• **Provided text**

◇ ◇ ◇

The Washington Hymn is the official song of George Washington High School.

Notable alumni

In June of 2019 the San Francisco Unified School District Board of Education voted to destroy 13 murals made in 1936 by Victor Arnautoff for the George Washington High School, a Works Progress Administration project funded through New Deal support for unemployed artists during the Great Depression.
The works have come under criticism for the realistic depiction of the African-American slaves and white indentured servants that George Washington had on his Mount Vernon estate.
Another mural, intended as a criticism of Manifest Destiny, depicts in an allegorical manner four pioneers who tread over and beside a dead Native American. In 1974 the school added three murals by artist Dewey Crumpler to assuage complaints and Crumpler argues that the students at that time issued an apology for failing to understand the meaning of the works and the devices used by Arnautoff to convey the realities of history. The proposed destruction has received national attention.
Preservation of the murals has garnered broad support.
The College Art Association has supported the murals, and an open letter demanding the preservation of the murals was signed by 400 prominent scholars and artists, including Wendy Brown, Judith Butler, T.J. Clark, Jodi Dean, Carol Duncan, Nancy Fraser, Hal Foster, Michael Fried, David Harvey, Andrew Hemingway, Fredric Jameson, Joyce Kozloff, Lucy Lippard, Walter Benn Michaels, Adolph Reed Jr., Martha Rosler, Anne M. Wagner, Allan Wallach as well as Rocco Landesman, former Chairman for the National Endowment for the Arts.

◇ ◇ ◇

• **Data to examine**
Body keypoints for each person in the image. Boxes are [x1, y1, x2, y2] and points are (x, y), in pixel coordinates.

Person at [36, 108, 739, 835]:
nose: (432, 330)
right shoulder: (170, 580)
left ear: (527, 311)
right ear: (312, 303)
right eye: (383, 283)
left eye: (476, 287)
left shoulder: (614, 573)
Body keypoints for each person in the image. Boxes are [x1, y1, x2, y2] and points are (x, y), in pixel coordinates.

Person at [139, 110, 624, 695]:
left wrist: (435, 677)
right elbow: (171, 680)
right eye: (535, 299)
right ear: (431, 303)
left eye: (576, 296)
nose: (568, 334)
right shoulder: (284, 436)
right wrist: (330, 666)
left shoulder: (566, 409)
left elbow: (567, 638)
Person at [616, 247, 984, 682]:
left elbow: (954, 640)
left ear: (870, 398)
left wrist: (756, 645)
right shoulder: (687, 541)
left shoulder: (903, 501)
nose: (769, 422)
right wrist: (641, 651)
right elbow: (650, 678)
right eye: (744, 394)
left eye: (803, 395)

◇ ◇ ◇

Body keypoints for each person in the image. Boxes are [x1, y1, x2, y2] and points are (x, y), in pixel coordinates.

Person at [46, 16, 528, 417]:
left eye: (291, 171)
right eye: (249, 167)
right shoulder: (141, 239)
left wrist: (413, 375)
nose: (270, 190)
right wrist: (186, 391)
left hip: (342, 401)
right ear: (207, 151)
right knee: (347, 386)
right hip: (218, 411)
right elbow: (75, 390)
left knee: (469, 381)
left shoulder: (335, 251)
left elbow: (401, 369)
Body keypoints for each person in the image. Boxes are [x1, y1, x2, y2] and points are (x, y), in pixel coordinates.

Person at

◇ ◇ ◇

• **Task details**
From the George Washington High School murals text above, print verbatim the part that opens with the words containing "The College Art" and closes with "for the Arts.".

• **Exercise solution**
The College Art Association has supported the murals, and an open letter demanding the preservation of the murals was signed by 400 prominent scholars and artists, including Wendy Brown, Judith Butler, T.J. Clark, Jodi Dean, Carol Duncan, Nancy Fraser, Hal Foster, Michael Fried, David Harvey, Andrew Hemingway, Fredric Jameson, Joyce Kozloff, Lucy Lippard, Walter Benn Michaels, Adolph Reed Jr., Martha Rosler, Anne M. Wagner, Allan Wallach as well as Rocco Landesman, former Chairman for the National Endowment for the Arts.